The third method was developed recently and is aimed at assessing cough by counting its episodes. Its development required several technical stages, in particular computational ability, in order to form a reliable method of counting cough episodes. Coughing episodes counting is considered the “gold standard” for evaluating FDA antitussive efficacy. Unfortunately, since this method was developed only recently, only a few generic antitussive drugs have been studied with its use. In fact, only one drug, dextromethorphan, has proven effective in this area.
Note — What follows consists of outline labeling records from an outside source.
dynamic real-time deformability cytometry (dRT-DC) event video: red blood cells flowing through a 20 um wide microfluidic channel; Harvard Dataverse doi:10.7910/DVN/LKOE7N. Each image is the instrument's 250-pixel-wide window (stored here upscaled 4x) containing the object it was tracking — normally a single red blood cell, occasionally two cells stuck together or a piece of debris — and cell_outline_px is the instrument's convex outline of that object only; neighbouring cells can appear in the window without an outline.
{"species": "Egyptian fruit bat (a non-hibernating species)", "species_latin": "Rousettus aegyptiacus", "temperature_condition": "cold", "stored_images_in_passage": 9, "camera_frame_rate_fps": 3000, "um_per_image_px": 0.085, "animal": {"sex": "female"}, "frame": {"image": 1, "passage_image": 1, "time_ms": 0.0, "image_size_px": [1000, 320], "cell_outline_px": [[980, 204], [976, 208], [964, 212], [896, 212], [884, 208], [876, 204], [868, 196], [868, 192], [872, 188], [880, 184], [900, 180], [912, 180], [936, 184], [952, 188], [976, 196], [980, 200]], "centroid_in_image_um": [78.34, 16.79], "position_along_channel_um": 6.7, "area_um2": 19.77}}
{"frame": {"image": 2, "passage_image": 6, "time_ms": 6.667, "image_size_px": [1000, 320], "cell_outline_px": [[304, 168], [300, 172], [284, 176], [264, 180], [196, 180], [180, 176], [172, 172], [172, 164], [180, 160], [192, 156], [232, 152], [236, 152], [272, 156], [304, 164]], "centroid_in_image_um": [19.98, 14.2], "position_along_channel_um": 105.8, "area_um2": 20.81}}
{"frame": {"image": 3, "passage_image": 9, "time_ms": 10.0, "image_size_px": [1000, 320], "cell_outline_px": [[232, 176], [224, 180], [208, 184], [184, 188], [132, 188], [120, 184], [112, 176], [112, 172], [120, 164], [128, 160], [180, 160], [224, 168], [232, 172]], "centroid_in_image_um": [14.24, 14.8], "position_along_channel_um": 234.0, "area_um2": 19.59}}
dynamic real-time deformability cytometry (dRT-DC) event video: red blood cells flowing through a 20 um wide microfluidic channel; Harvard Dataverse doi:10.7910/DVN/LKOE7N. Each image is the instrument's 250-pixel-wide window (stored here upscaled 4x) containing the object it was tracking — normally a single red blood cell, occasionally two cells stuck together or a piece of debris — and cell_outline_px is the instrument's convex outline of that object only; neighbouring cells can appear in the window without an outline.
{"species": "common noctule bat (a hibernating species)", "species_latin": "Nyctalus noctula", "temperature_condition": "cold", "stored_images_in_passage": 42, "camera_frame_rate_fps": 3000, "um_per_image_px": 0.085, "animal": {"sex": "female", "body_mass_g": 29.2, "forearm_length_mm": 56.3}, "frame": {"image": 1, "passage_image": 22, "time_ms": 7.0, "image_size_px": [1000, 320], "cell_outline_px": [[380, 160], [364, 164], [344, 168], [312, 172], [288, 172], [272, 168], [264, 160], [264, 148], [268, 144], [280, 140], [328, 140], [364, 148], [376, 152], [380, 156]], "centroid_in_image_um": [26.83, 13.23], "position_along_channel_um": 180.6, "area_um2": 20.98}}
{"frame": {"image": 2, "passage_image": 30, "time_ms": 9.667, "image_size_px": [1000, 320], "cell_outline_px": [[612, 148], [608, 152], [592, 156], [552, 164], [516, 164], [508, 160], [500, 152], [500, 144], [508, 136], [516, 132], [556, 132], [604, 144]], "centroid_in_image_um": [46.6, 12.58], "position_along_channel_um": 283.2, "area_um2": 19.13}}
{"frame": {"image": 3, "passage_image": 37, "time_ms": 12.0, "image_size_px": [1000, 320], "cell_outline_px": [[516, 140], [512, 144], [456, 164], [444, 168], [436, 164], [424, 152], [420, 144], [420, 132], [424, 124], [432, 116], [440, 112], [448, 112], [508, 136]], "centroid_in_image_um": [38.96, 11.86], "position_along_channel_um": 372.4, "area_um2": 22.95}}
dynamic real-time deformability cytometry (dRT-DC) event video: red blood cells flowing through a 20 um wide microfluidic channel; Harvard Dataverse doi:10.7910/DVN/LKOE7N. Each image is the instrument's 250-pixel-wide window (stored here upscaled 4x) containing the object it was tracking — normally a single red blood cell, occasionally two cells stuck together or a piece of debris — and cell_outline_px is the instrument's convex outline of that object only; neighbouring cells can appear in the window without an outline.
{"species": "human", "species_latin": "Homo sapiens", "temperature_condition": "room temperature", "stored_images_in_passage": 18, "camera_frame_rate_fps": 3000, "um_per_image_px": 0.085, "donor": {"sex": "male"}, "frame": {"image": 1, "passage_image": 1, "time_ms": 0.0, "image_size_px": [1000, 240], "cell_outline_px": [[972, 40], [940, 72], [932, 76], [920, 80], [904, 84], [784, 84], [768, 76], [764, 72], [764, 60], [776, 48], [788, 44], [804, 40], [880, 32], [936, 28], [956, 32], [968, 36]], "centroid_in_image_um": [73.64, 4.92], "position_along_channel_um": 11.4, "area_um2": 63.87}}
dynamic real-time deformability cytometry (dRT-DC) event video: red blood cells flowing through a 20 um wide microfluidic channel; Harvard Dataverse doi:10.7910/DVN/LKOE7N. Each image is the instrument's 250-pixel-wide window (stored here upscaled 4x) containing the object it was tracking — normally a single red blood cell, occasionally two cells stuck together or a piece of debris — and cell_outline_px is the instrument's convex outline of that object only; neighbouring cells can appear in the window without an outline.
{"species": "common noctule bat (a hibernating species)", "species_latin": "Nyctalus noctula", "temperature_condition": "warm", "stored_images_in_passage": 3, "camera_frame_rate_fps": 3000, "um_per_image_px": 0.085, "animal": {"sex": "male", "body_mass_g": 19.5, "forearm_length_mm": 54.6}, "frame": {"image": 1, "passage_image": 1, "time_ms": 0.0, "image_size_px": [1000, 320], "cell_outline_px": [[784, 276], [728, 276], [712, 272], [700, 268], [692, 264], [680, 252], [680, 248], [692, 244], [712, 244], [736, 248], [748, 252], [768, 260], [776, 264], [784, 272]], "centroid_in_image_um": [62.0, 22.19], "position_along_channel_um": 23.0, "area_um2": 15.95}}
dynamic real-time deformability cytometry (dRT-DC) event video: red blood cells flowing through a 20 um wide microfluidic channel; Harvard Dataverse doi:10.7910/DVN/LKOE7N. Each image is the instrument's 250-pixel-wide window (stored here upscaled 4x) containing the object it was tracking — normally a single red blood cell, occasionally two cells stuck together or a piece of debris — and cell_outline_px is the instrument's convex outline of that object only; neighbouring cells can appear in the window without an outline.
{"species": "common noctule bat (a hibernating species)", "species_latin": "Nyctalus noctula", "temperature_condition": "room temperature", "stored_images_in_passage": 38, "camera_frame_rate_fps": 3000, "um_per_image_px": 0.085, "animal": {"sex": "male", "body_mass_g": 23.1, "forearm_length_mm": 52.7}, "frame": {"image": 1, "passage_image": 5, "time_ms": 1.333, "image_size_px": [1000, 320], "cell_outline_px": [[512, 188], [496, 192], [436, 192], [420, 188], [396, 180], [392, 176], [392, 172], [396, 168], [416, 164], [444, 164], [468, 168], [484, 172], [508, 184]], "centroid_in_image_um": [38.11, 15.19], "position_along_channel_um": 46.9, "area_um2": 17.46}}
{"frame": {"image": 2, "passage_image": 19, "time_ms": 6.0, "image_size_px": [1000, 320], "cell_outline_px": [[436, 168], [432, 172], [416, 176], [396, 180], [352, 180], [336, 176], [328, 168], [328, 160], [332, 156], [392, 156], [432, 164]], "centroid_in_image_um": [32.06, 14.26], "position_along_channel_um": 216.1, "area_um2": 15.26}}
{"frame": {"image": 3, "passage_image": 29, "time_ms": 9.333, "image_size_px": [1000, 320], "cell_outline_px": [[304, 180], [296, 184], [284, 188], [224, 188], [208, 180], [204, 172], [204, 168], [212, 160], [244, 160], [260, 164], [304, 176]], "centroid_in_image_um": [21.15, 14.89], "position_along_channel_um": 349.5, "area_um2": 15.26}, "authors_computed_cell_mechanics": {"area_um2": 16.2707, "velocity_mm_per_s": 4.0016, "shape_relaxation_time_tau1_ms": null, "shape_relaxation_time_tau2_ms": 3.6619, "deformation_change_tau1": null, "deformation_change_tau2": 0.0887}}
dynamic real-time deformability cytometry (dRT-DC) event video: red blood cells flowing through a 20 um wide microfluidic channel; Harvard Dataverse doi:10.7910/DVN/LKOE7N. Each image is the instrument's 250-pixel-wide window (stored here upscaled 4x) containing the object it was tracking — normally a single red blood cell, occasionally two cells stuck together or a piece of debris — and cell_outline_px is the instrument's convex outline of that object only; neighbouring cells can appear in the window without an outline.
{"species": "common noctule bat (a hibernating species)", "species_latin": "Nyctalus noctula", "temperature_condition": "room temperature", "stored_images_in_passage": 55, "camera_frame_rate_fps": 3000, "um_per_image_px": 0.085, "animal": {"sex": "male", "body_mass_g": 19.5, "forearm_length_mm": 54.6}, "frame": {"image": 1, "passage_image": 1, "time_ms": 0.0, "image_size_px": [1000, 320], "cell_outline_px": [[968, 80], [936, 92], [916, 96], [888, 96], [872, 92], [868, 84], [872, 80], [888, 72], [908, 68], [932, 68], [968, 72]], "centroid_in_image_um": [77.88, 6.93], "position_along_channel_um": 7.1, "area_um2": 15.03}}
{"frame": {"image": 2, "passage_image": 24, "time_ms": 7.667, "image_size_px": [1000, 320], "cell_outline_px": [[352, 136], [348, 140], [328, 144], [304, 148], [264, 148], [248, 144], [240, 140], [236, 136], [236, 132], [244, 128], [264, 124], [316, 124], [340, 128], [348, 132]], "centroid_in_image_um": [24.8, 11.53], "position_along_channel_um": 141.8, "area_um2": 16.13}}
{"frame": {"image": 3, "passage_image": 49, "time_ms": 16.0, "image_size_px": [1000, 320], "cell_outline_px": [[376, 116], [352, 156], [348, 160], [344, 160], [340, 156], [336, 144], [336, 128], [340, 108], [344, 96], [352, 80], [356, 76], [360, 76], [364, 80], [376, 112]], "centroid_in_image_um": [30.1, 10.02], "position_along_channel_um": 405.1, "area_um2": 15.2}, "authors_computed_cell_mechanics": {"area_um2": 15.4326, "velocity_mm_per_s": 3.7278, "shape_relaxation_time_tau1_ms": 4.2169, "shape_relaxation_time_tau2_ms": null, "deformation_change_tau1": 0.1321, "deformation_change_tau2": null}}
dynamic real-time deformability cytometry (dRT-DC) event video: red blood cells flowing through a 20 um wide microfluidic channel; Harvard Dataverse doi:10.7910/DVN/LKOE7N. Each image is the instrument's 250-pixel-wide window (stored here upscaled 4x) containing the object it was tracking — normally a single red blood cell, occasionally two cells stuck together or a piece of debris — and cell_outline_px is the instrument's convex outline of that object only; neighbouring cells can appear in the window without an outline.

Of the three methods available, subjective assessment has the least reliability, and only a few notable exceptions have been evaluated. Thus, we believe that statements about antitussive activity, using exclusively subjective criteria, provide insufficient evidence of effectiveness; This view is supported by the FDA.
So, in an attempt to improve the rational prescription of therapy, we reviewed data on commonly used drugs for acute cough, especially in European countries. We evaluated three aspects of the drug’s efficacy in acute cough: effects on the cough reflex using a cough test, and objective (registration of cough) and subjective criteria (ie, symptom indicators, specific quality assessment tools) impact on the clinical outcome.